#### [Brief]
Where does "Code" appear in the data? Return each line that holds it.

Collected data
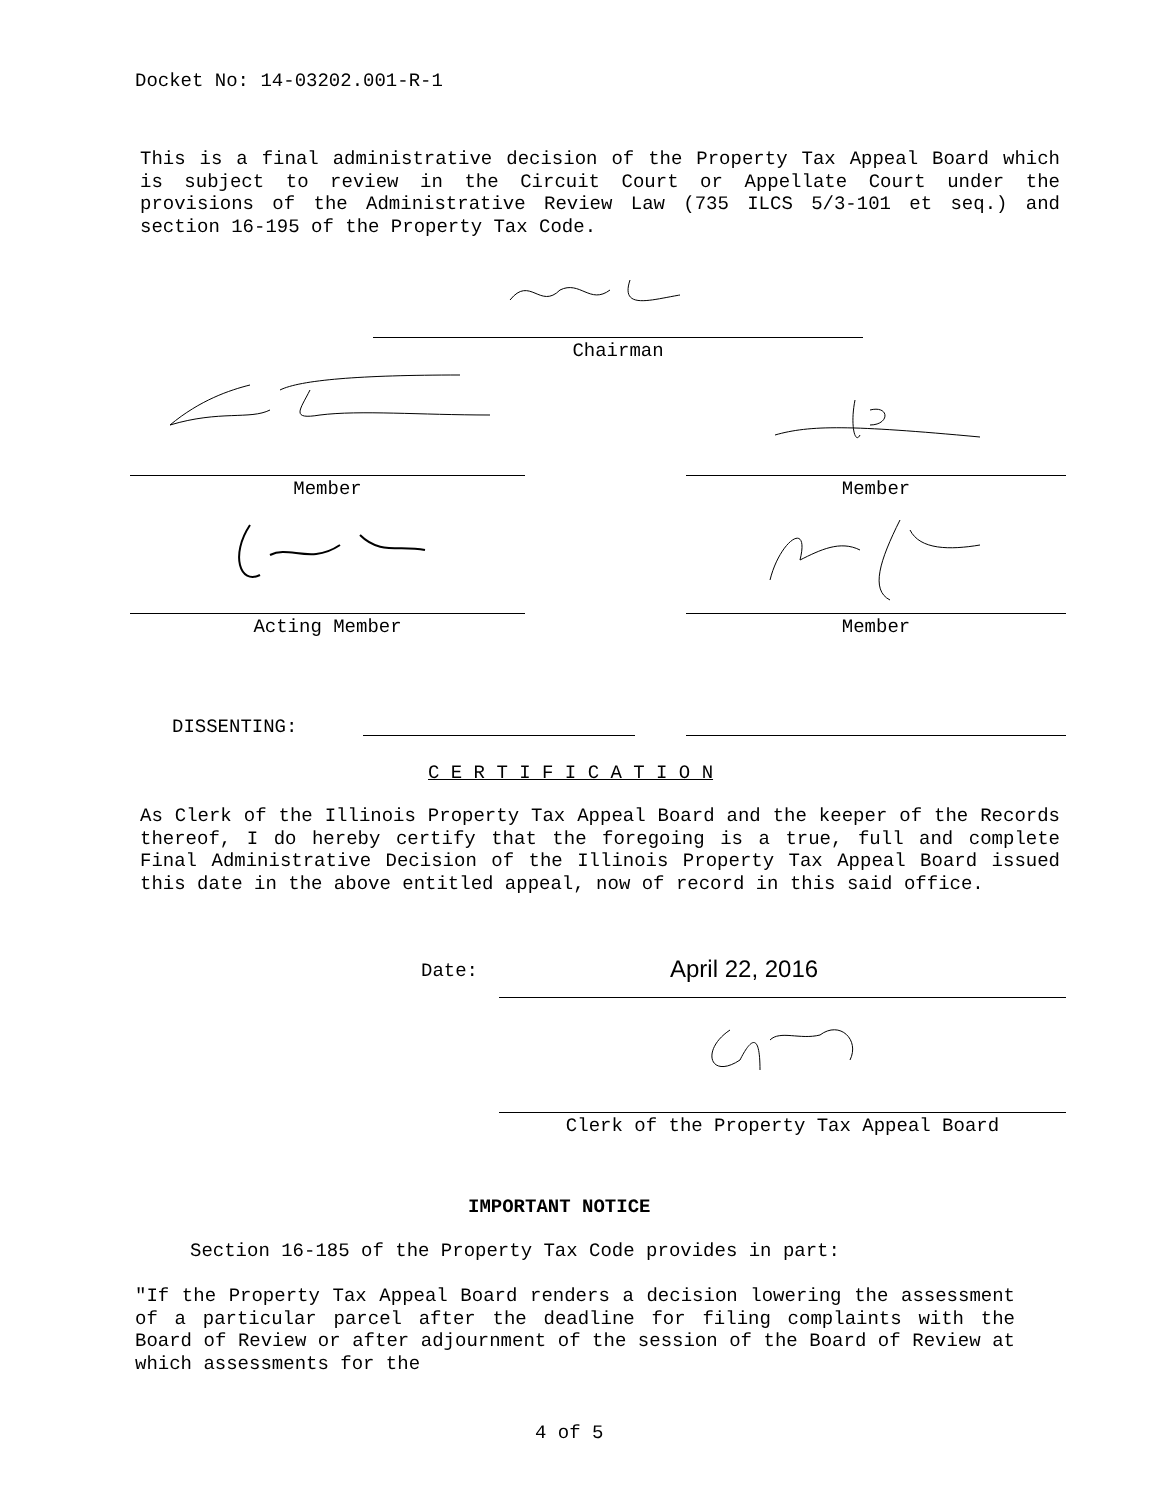Docket No: 14-03202.001-R-1
This is a final administrative decision of the Property Tax Appeal Board which is subject to review in the Circuit Court or Appellate Court under the provisions of the Administrative Review Law (735 ILCS 5/3-101 et seq.) and section 16-195 of the Property Tax Code.
Chairman
Member Member
Acting Member Member
DISSENTING:
C E R T I F I C A T I O N
As Clerk of the Illinois Property Tax Appeal Board and the keeper of the Records thereof, I do hereby certify that the foregoing is a true, full and complete Final Administrative Decision of the Illinois Property Tax Appeal Board issued this date in the above entitled appeal, now of record in this said office.
Date: April 22, 2016
Clerk of the Property Tax Appeal Board
IMPORTANT NOTICE
Section 16-185 of the Property Tax Code provides in part:
"If the Property Tax Appeal Board renders a decision lowering the assessment of a particular parcel after the deadline for filing complaints with the Board of Review or after adjournment of the session of the Board of Review at which assessments for the
4 of 5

#### [Written answer]
This is a final administrative decision of the Property Tax Appeal Board which is subject to review in the Circuit Court or Appellate Court under the provisions of the Administrative Review Law (735 ILCS 5/3-101 et seq.) and section 16-195 of the Property Tax Code.
Section 16-185 of the Property Tax Code provides in part:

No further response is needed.